─── Excerpted records

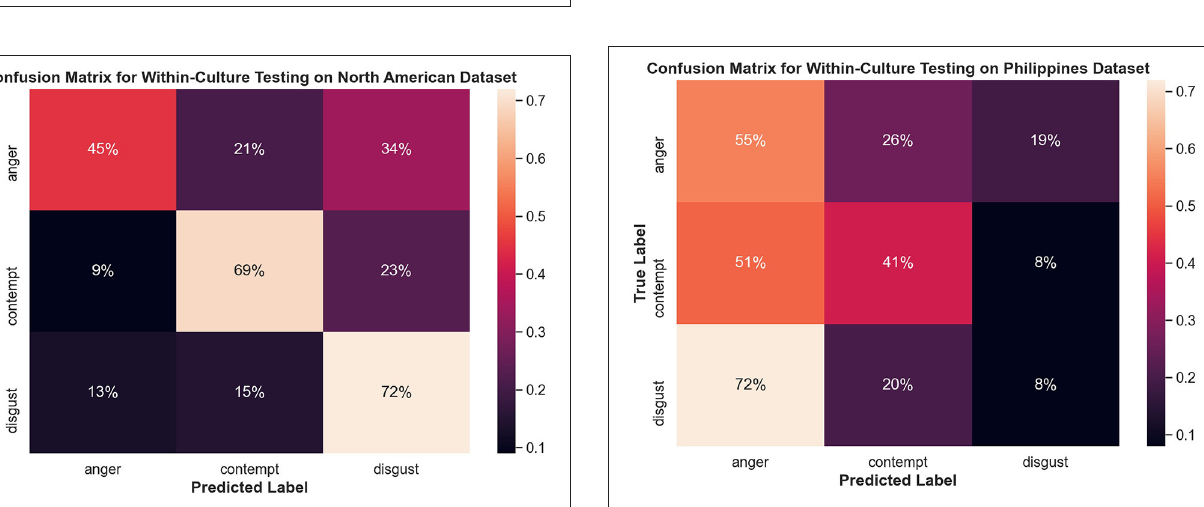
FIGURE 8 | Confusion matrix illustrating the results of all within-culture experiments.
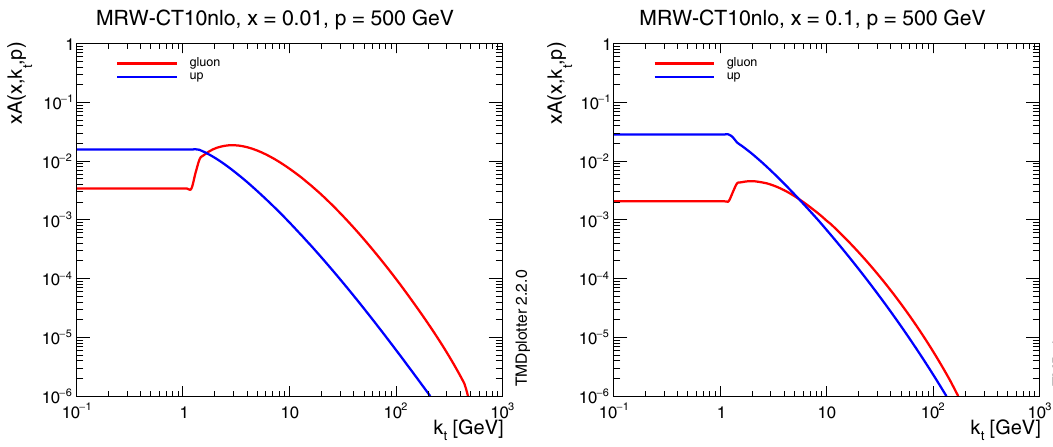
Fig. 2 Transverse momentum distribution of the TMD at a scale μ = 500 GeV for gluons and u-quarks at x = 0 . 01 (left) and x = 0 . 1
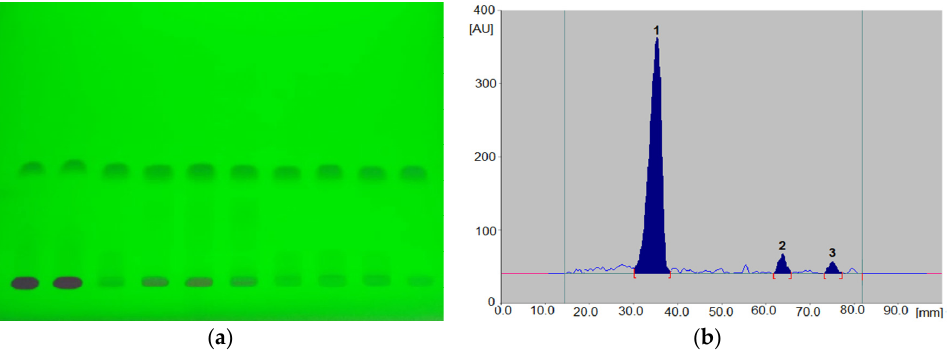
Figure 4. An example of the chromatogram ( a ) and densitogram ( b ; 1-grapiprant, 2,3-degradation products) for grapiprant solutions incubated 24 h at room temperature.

──────
─── Excerpted records

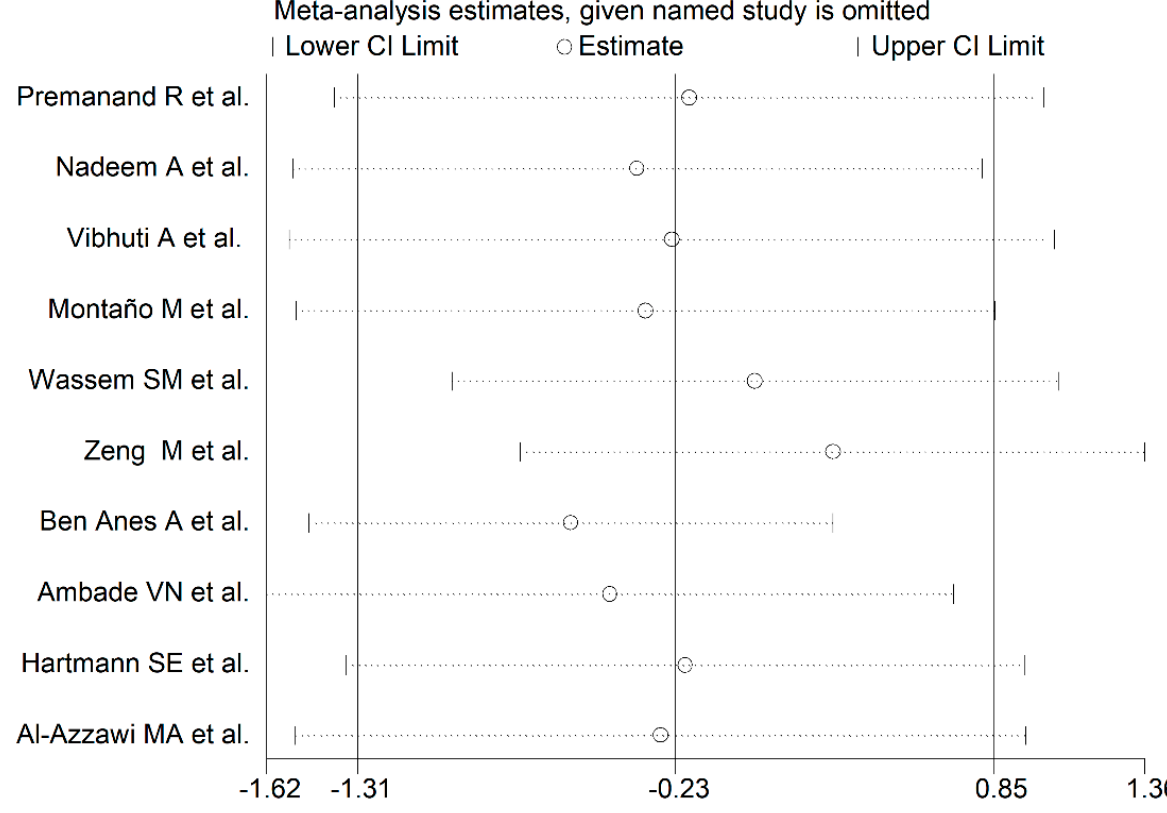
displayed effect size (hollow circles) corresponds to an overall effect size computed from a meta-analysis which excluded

──────

[Exercise requirements] Taking the material above, give again exactly the lines from the one holding "Fig. 2 Transverse" through the one holding "Figure 4. An", with both ends and without pictures.

[Completed task]
Fig. 2 Transverse momentum distribution of the TMD at a scale μ = 500 GeV for gluons and u-quarks at x = 0 . 01 (left) and x = 0 . 1
Figure 4. An example of the chromatogram ( a ) and densitogram ( b ; 1-grapiprant, 2,3-degradation products) for grapiprant solutions incubated 24 h at room temperature.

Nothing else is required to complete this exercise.